U.S. President Donald Trump, responding to the latest launch, wrote on Twitter: "North Korea has just launched another missile. Does this guy have anything better to do with his life?" an apparent reference to North Korean leader Kim Jong Un.
"Hard to believe South Korea and Japan will put up with this much longer. Perhaps China will put a heavy move on North Korea and end this nonsense once and for all!", Trump said in a series of tweets.
White House officials said Trump has been briefed on the latest launch, which took place hours before Independence Day celebrations in the United States. North Korea has previously fired missiles around this holiday.
Very high trajectory
Pyongyang has conducted missile-related activities at an unprecedented pace since the start of last year.

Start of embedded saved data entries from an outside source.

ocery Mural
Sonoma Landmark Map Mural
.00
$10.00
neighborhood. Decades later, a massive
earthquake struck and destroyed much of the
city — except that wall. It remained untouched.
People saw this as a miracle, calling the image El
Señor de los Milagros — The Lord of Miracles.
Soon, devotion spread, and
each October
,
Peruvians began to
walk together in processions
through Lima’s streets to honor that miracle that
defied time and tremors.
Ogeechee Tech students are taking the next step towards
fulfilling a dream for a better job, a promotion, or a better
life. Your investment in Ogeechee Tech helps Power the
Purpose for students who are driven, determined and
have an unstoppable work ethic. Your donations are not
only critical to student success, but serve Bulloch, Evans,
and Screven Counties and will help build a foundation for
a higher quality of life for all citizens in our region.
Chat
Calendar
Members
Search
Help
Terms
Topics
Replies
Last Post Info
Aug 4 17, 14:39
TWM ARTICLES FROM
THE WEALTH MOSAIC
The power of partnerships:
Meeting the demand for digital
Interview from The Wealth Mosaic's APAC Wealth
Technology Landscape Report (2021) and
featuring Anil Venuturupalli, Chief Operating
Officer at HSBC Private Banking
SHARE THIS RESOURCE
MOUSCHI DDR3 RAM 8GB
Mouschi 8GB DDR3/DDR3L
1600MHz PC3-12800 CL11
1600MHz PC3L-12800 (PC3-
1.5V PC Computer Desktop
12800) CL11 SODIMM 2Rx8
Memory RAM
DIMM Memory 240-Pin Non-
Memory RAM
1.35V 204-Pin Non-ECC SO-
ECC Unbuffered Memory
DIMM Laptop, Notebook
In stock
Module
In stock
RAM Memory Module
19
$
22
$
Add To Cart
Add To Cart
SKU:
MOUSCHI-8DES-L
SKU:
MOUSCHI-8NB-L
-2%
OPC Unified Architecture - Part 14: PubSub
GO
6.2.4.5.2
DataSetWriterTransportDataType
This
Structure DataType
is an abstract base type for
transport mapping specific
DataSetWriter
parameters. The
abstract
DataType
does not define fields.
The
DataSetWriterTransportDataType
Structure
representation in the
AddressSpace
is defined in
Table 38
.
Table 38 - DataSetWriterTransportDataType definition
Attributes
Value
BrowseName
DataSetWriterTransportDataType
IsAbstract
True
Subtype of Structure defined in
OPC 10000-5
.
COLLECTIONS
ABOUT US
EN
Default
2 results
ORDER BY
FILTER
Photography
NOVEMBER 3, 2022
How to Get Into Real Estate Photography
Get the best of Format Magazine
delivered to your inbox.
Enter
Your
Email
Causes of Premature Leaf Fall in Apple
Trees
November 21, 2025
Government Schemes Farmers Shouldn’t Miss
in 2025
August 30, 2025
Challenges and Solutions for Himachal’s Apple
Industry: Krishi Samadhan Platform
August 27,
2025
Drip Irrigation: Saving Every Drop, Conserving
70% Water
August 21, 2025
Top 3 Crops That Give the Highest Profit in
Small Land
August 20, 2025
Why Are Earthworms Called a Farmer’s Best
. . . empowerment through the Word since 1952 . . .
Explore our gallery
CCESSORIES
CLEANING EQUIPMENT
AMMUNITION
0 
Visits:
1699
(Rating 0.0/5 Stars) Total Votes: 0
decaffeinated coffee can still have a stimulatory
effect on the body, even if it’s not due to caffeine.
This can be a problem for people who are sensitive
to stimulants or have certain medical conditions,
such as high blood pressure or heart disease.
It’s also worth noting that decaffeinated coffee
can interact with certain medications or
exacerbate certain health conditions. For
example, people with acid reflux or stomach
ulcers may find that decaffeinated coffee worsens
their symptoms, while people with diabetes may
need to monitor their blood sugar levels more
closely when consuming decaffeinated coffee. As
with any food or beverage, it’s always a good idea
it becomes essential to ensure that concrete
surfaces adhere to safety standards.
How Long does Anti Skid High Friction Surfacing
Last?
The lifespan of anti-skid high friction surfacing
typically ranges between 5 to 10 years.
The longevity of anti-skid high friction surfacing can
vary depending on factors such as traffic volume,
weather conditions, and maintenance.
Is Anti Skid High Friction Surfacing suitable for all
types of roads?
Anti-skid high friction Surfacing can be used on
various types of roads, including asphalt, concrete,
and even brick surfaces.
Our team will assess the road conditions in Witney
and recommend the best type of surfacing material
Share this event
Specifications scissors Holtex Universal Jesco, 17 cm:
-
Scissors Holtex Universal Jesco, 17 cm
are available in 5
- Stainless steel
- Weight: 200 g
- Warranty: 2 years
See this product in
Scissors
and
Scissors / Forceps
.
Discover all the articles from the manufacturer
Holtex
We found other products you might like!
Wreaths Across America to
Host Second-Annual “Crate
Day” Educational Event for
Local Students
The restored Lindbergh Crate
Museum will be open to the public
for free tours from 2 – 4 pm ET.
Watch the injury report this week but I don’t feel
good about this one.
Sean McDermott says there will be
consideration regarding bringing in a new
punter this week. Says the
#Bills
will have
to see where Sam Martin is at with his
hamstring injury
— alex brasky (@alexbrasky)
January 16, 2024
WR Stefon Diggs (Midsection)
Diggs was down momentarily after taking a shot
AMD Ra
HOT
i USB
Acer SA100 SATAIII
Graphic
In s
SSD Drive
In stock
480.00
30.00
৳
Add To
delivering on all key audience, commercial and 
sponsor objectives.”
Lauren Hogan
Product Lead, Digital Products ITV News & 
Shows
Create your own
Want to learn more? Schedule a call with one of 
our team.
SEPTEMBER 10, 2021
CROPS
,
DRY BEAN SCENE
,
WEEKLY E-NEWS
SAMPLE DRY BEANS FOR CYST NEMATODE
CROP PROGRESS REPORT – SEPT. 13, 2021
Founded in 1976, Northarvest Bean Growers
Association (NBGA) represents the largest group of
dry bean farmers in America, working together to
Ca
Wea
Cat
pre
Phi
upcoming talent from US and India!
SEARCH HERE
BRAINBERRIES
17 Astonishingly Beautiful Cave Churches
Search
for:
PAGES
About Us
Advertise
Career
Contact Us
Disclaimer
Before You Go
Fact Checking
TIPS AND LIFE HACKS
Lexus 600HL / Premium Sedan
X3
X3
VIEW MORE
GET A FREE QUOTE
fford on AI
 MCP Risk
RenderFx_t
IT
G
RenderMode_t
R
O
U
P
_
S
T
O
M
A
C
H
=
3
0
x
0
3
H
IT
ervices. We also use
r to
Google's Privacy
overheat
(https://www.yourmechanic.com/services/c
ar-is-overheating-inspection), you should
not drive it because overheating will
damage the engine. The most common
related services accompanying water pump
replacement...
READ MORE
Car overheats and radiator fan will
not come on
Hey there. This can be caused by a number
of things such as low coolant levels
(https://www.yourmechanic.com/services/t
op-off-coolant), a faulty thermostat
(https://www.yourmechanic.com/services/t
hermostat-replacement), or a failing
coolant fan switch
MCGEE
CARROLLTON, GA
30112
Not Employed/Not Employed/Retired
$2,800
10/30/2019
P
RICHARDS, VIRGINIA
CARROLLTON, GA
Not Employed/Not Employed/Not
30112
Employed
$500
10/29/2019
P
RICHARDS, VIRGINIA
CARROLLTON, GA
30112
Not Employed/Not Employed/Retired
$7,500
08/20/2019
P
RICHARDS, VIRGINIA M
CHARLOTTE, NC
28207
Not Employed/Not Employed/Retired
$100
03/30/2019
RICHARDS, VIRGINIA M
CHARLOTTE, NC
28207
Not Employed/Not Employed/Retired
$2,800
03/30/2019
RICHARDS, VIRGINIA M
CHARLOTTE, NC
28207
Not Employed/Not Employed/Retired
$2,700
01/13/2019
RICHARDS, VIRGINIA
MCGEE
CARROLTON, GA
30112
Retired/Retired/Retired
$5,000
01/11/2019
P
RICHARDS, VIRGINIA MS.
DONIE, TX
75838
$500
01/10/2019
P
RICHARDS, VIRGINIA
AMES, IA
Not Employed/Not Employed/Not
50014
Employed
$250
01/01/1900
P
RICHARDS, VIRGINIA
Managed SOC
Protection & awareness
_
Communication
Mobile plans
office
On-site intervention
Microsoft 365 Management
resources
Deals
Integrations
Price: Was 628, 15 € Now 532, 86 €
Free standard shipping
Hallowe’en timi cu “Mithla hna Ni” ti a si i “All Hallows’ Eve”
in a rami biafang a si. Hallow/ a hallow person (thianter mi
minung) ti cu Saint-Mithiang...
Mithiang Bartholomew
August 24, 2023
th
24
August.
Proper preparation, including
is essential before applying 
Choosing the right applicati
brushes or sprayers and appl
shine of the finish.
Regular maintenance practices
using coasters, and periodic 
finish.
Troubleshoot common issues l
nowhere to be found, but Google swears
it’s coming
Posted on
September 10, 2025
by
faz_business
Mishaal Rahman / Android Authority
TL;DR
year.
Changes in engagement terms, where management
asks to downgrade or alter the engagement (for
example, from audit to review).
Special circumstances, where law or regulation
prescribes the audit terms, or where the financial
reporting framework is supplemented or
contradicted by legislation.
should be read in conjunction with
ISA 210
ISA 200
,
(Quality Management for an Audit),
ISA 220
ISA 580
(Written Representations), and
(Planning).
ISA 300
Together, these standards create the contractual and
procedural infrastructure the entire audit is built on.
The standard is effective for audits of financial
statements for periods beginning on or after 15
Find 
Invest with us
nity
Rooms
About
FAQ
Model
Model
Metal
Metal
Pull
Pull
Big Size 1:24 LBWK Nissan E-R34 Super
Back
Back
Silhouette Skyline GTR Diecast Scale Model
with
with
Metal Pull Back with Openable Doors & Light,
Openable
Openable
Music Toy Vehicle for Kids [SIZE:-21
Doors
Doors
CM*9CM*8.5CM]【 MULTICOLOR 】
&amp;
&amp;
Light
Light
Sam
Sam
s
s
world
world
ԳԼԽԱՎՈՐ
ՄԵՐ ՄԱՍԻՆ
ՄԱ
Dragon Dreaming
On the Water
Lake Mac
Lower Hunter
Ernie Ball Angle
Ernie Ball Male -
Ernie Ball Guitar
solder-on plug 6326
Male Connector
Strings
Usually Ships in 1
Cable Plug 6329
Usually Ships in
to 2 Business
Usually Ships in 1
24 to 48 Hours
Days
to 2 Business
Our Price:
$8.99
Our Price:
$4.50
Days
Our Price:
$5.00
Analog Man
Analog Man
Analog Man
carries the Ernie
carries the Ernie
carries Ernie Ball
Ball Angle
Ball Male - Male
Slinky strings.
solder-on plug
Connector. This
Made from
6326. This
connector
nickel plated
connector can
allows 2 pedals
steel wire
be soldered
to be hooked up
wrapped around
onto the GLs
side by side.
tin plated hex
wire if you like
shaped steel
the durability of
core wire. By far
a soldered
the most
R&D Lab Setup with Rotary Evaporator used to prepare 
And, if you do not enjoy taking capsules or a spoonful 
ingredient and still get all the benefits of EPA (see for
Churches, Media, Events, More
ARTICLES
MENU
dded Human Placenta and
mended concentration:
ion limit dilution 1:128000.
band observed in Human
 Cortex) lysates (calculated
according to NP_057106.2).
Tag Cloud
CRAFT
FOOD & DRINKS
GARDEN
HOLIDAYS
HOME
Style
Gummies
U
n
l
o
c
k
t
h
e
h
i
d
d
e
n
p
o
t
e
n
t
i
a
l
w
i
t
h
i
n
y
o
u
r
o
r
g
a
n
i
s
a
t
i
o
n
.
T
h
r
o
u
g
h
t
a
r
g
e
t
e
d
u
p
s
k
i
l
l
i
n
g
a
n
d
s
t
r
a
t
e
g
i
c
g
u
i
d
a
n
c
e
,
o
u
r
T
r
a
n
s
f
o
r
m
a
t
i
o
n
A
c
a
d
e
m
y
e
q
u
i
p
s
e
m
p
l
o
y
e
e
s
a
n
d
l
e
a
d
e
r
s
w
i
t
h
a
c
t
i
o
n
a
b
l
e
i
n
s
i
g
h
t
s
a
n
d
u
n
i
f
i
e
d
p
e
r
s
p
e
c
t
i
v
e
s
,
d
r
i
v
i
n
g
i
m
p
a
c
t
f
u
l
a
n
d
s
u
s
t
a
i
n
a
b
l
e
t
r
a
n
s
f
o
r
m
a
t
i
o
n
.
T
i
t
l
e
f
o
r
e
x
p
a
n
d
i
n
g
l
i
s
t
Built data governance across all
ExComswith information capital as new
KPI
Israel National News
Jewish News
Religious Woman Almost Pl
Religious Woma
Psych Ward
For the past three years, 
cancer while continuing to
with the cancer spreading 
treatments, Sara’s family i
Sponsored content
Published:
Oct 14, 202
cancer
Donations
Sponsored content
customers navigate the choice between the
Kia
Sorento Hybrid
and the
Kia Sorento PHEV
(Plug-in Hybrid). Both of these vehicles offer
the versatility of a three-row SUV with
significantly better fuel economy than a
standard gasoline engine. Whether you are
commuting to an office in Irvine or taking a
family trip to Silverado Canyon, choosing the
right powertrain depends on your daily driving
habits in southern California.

Analysts say it is years away from having a nuclear-tipped ICBM.
But Pyongyang is also trying to develop intermediate-range missiles capable of hitting U.S. bases in the Pacific. The last North Korean launches before Tuesday were of land-to-sea cruise missiles on June 8.
David Wright, co-director of the Global Security Program at the U.S.-based Union of Concerned Scientists, said the assessments of the flight time and distance suggest the missile might have been launched on a "very highly lofted" trajectory of more than 2,800 km.
The same missile could reach a maximum range of roughly 6,700 km on a standard trajectory, Wright said in a blog post.
"That range would not be enough to reach the lower 48 states or the large islands of Hawaii, but would allow it to reach all of Alaska," he said.
North Korea is banned from testing or developing missiles under a series of UN resolutions.
It has conducted nuclear and missile tests to show defiance in the face of international pressure and to raise the stakes when Pyongyang sees regional powers getting ready for talks or sanctions, analysts say.
South Korea's Moon said on Monday in a meeting with former U.S. president Barack Obama that North Korea now faces its "last opportunity" to engage in talks with the outside world.
Earlier this week, North Korea was a key topic in phone calls between U.S. President Donald Trump and the leaders of China and Japan. Leaders of both Asian countries reaffirmed their commitment to a denuclearized Korean Peninsula.
Trump has recently suggested he was running out of patience with China's modest steps to pressure North Korea.
In his meeting in Washington on Friday with Moon, Trump called on regional powers to implement sanctions and demanded that North Korea "choose a better path and do it quickly".